(DIRECTIVE) Search the records for the word "findpost" and copy every line in which it occurs.

=== Section Start ===

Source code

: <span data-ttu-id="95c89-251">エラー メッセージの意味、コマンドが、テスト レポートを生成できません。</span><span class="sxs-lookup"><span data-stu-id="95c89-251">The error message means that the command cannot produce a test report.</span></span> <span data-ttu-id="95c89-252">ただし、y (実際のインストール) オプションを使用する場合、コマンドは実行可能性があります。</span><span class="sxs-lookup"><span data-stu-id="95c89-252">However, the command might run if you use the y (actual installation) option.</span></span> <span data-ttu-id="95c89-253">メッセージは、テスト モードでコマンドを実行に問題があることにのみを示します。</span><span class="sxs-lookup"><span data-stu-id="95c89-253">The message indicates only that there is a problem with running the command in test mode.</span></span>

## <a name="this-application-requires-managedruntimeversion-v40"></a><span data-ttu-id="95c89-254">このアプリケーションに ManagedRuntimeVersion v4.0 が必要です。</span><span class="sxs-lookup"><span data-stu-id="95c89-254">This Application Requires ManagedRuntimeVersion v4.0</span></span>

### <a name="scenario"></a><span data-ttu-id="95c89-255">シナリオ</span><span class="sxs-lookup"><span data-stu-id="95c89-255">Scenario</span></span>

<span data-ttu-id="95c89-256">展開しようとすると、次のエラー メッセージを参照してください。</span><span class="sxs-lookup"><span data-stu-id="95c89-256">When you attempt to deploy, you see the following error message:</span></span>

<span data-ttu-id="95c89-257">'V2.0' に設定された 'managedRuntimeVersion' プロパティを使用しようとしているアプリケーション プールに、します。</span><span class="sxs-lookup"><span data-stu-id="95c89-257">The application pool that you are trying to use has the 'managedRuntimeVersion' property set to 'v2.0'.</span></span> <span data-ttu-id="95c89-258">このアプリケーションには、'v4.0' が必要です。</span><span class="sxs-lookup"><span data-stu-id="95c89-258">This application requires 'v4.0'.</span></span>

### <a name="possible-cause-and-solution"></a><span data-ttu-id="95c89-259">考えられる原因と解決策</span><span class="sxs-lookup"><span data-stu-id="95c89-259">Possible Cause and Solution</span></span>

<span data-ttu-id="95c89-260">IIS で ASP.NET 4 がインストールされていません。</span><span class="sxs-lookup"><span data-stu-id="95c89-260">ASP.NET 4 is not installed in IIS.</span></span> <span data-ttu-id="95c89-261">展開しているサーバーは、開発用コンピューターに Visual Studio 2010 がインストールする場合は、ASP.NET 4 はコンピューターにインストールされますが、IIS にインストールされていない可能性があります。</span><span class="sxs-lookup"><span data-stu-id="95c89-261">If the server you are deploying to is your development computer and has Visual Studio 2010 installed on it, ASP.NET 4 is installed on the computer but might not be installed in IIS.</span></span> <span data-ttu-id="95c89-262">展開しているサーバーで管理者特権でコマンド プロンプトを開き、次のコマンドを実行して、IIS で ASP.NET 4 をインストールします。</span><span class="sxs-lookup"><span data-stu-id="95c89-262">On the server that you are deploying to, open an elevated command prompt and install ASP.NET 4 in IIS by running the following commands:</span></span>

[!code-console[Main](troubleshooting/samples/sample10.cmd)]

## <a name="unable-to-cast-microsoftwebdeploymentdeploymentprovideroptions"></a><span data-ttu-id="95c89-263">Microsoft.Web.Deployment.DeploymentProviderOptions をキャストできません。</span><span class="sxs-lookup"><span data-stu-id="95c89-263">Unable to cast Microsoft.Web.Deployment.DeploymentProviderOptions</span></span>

=== Section End ===
=== Section Start ===

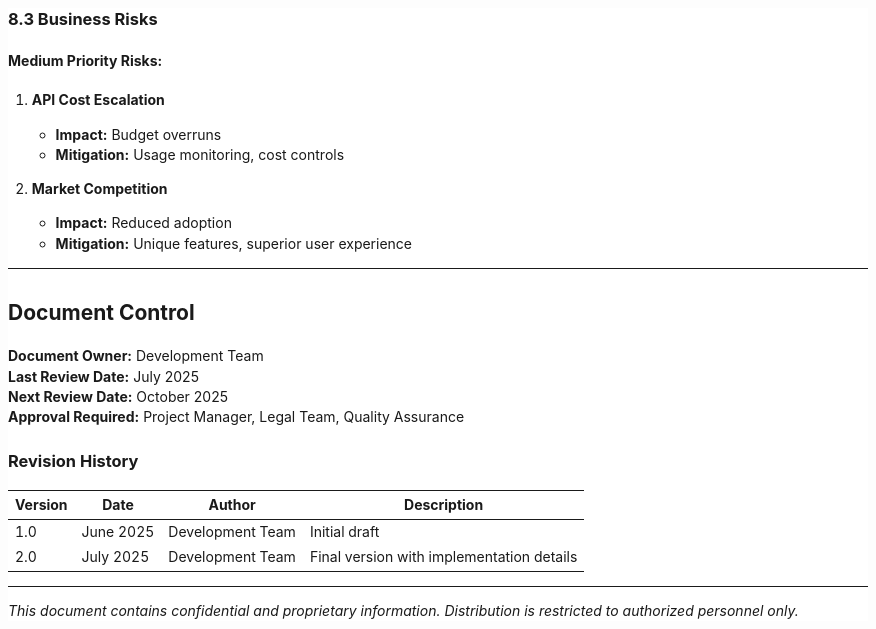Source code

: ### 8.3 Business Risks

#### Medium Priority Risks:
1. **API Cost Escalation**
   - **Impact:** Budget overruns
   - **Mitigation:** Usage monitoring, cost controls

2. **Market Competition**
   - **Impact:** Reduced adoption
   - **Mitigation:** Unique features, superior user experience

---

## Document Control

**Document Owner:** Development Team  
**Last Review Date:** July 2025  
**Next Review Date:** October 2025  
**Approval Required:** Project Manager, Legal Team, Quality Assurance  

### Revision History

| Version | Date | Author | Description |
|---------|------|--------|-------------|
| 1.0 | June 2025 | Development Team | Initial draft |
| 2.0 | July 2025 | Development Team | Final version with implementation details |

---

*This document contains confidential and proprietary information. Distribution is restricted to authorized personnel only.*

=== Section End ===
=== Section Start ===

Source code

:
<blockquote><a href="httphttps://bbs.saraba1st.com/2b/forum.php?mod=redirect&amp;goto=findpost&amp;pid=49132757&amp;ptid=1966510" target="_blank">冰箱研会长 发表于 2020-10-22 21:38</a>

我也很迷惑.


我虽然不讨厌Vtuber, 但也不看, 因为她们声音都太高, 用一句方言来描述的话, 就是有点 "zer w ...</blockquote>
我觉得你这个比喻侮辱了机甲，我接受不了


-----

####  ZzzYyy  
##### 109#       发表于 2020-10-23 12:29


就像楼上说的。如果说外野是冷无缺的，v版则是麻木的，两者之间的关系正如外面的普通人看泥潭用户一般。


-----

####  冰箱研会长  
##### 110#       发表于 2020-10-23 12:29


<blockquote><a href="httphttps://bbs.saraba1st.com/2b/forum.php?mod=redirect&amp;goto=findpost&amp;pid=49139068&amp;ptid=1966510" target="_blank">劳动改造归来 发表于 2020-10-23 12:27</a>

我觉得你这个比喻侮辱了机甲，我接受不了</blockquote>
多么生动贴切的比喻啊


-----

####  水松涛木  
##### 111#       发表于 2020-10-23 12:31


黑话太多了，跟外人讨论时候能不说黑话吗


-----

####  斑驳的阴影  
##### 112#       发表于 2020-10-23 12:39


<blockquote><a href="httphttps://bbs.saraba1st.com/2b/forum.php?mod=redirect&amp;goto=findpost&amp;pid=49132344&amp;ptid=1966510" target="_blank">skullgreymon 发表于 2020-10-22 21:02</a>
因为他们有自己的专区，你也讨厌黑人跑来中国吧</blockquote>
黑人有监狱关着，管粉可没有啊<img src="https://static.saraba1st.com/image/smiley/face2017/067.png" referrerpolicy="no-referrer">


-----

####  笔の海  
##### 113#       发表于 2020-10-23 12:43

=== Section End ===

(RESULT OF THIS TASK)
<blockquote><a href="httphttps://bbs.saraba1st.com/2b/forum.php?mod=redirect&amp;goto=findpost&amp;pid=49132757&amp;ptid=1966510" target="_blank">冰箱研会长 发表于 2020-10-22 21:38</a>
<blockquote><a href="httphttps://bbs.saraba1st.com/2b/forum.php?mod=redirect&amp;goto=findpost&amp;pid=49139068&amp;ptid=1966510" target="_blank">劳动改造归来 发表于 2020-10-23 12:27</a>
<blockquote><a href="httphttps://bbs.saraba1st.com/2b/forum.php?mod=redirect&amp;goto=findpost&amp;pid=49132344&amp;ptid=1966510" target="_blank">skullgreymon 发表于 2020-10-22 21:02</a>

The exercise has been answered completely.